Because considering any subset with greatly increased relatedness, commonality, and proximity implies decreased variance. And because we don’t have to imagine that decrease – and the resulting increased meaningfulness of ethnic and cultural categories – we can easily observe it.
That’s for lots of important factors, cultural and biological, and especially for any allele frequency and gene expression into phenotypes. Razib Kahn’s written some about Korean genetics (e.g.), and if you google some genetic plots you’ll see the distinctiveness and tight-clustering. I’m sure someone could do the same for cultural elements: language, cuisine, prevalent study norms, etc.

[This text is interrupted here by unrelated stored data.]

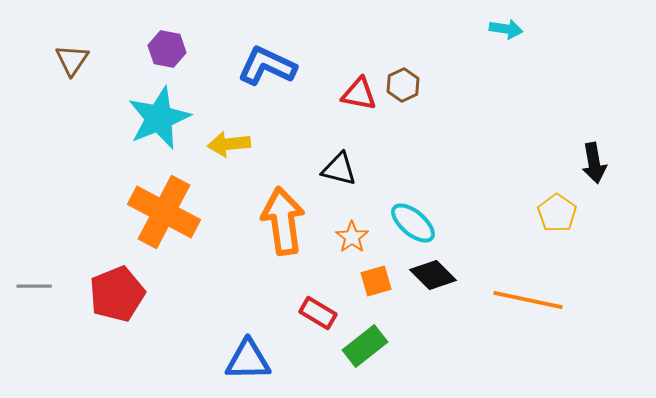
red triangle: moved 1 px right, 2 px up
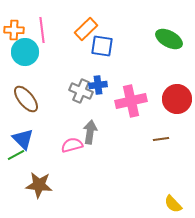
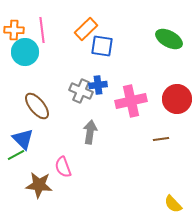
brown ellipse: moved 11 px right, 7 px down
pink semicircle: moved 9 px left, 22 px down; rotated 95 degrees counterclockwise
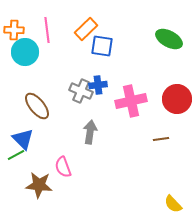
pink line: moved 5 px right
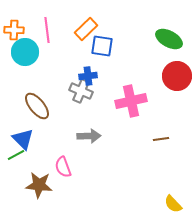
blue cross: moved 10 px left, 9 px up
red circle: moved 23 px up
gray arrow: moved 1 px left, 4 px down; rotated 80 degrees clockwise
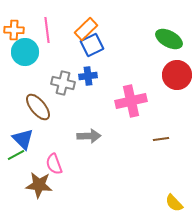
blue square: moved 10 px left, 1 px up; rotated 35 degrees counterclockwise
red circle: moved 1 px up
gray cross: moved 18 px left, 8 px up; rotated 10 degrees counterclockwise
brown ellipse: moved 1 px right, 1 px down
pink semicircle: moved 9 px left, 3 px up
yellow semicircle: moved 1 px right, 1 px up
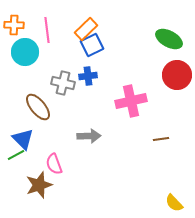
orange cross: moved 5 px up
brown star: rotated 24 degrees counterclockwise
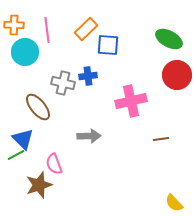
blue square: moved 16 px right; rotated 30 degrees clockwise
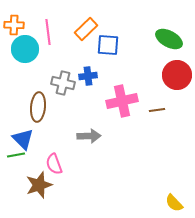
pink line: moved 1 px right, 2 px down
cyan circle: moved 3 px up
pink cross: moved 9 px left
brown ellipse: rotated 44 degrees clockwise
brown line: moved 4 px left, 29 px up
green line: rotated 18 degrees clockwise
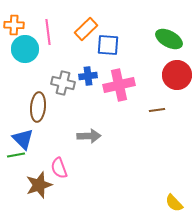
pink cross: moved 3 px left, 16 px up
pink semicircle: moved 5 px right, 4 px down
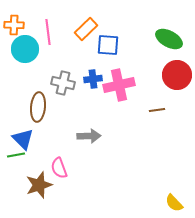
blue cross: moved 5 px right, 3 px down
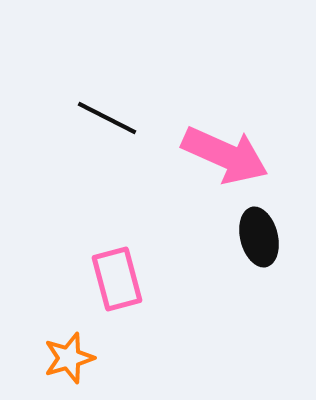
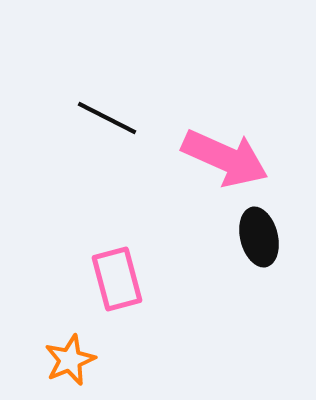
pink arrow: moved 3 px down
orange star: moved 1 px right, 2 px down; rotated 6 degrees counterclockwise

See that last sentence is what I wonder. I don’t doubt that these groups are genetically distinct. I’m wondering if their cultural character is as uniform as they would have to be in order for these cultural arguments to make sense, and if we can ever have cultural metrics that are sufficiently valid and reliable to really investigate them.
“what is an Asian American?”
“Asian American” is a matter of cultural self-identification, and I believe any correlation with educational achievements is completely meaningless.
Not really, there are legitimate arguments (though there are counterarguments as well) that East Asians (Chinese, Koreans, Japanese) are genetically predisposed to higher IQ.